Posted February 19th 2016

Quantification of gamma-Aminobutyric Acid in Cerebrospinal Fluid Using Liquid Chromatography-Electrospray Tandem Mass Spectrometry.

Erland Arning Ph.D.

Erland Arning, Ph.D.

Arning, E. and T. Bottiglieri (2016). “Quantification of gamma-Aminobutyric Acid in Cerebrospinal Fluid Using Liquid Chromatography-Electrospray Tandem Mass Spectrometry.” Methods Mol Biol 1378: 109-118.

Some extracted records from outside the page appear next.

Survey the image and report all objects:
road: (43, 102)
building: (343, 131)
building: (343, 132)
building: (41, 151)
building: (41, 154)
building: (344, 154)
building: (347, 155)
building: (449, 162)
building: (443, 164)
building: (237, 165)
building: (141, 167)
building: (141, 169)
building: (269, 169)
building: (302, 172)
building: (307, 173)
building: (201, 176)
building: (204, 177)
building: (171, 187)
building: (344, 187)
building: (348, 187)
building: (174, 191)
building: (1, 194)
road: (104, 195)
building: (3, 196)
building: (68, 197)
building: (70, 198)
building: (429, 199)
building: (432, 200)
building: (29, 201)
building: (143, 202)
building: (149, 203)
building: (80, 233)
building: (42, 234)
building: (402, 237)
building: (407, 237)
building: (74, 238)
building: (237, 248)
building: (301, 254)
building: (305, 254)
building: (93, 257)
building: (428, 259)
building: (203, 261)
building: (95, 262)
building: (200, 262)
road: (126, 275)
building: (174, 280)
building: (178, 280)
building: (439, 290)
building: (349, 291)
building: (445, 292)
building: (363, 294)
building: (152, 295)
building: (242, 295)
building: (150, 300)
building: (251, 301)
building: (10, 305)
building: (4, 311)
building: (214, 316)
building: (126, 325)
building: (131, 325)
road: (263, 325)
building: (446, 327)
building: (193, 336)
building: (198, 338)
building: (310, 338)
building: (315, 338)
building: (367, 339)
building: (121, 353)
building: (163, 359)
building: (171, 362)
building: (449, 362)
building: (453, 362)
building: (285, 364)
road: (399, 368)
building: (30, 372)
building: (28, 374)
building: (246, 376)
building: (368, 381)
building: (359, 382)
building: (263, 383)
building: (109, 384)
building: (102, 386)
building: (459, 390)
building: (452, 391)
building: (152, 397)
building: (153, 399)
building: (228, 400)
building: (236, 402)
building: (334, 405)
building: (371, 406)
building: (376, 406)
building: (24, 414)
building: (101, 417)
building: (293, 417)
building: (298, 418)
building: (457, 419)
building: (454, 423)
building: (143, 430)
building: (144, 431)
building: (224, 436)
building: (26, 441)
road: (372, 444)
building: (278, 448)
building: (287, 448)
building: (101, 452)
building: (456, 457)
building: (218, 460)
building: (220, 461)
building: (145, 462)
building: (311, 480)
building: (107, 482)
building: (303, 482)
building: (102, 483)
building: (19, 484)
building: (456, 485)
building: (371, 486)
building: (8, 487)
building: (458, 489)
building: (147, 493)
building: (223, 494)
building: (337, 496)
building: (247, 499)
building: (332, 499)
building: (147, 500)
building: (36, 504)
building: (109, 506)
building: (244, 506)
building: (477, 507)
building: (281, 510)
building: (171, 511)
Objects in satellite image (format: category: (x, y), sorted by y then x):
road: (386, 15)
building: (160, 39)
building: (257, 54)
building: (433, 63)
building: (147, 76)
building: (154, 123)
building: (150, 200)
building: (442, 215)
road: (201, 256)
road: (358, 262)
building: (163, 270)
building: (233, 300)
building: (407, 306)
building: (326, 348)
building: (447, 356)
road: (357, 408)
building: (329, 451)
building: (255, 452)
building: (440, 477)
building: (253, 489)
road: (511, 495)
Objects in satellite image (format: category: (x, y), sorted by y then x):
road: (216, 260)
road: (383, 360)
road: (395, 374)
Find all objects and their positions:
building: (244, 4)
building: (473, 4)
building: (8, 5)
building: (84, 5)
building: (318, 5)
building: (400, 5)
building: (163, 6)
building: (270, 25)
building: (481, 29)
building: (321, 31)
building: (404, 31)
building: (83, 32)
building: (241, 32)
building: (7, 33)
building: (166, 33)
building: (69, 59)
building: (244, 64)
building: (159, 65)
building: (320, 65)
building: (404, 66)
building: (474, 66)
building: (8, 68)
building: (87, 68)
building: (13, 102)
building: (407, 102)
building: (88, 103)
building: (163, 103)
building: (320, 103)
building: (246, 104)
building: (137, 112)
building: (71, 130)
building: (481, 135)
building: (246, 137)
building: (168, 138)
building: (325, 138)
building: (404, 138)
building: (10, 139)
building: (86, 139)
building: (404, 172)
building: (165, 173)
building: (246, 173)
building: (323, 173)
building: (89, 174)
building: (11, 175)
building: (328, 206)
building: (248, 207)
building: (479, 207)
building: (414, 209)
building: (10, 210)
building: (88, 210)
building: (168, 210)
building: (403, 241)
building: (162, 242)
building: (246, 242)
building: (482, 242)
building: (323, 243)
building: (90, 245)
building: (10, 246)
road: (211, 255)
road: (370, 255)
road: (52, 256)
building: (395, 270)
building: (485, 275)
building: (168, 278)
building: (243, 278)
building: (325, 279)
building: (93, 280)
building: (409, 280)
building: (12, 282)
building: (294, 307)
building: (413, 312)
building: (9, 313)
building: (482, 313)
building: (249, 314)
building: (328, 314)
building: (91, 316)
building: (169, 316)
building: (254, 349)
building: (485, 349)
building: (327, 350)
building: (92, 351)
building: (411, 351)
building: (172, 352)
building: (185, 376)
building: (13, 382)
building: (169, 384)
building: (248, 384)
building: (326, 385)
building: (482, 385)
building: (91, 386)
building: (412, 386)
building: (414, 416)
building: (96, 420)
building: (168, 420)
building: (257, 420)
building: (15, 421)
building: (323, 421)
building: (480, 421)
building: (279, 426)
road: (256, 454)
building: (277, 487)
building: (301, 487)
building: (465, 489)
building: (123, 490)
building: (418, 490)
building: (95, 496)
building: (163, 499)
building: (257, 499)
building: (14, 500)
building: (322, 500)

Full text of this article.

We describe a simple stable isotope dilution method for accurate and precise measurement of gamma-aminobutyric acid (GABA), a major inhibitory neurotransmitter in human cerebrospinal fluid (CSF) as a clinical diagnostic test. Determination of GABA in CSF (50 muL) was performed utilizing high performance liquid chromatography coupled with electrospray positive ionization tandem mass spectrometry (HPLC-ESI-MS/MS). Analysis of free and total GABA requires two individual sample preparations and mass spectrometry analyses. Free GABA in CSF is determined by a 1:2 dilution with internal standard (GABA-D2) and injected directly onto the HPLC-ESI-MS/MS system. Determination of total GABA in CSF requires additional sample preparation in order to hydrolyze all the bound GABA in the sample to the free form. This requires hydrolyzing the sample by boiling in acidic conditions (hydrochloric acid) for 4 h. The sample is then further diluted 1:10 with a 90 % acetonitrile/0.1 % formic acid solution and injected into the HPLC-ESI-MS/MS system. Each assay is quantified using a five-point standard curve and is linear from 6 nM to 1000 nM and 0.63 muM to 80 muM for free and total GABA, respectively.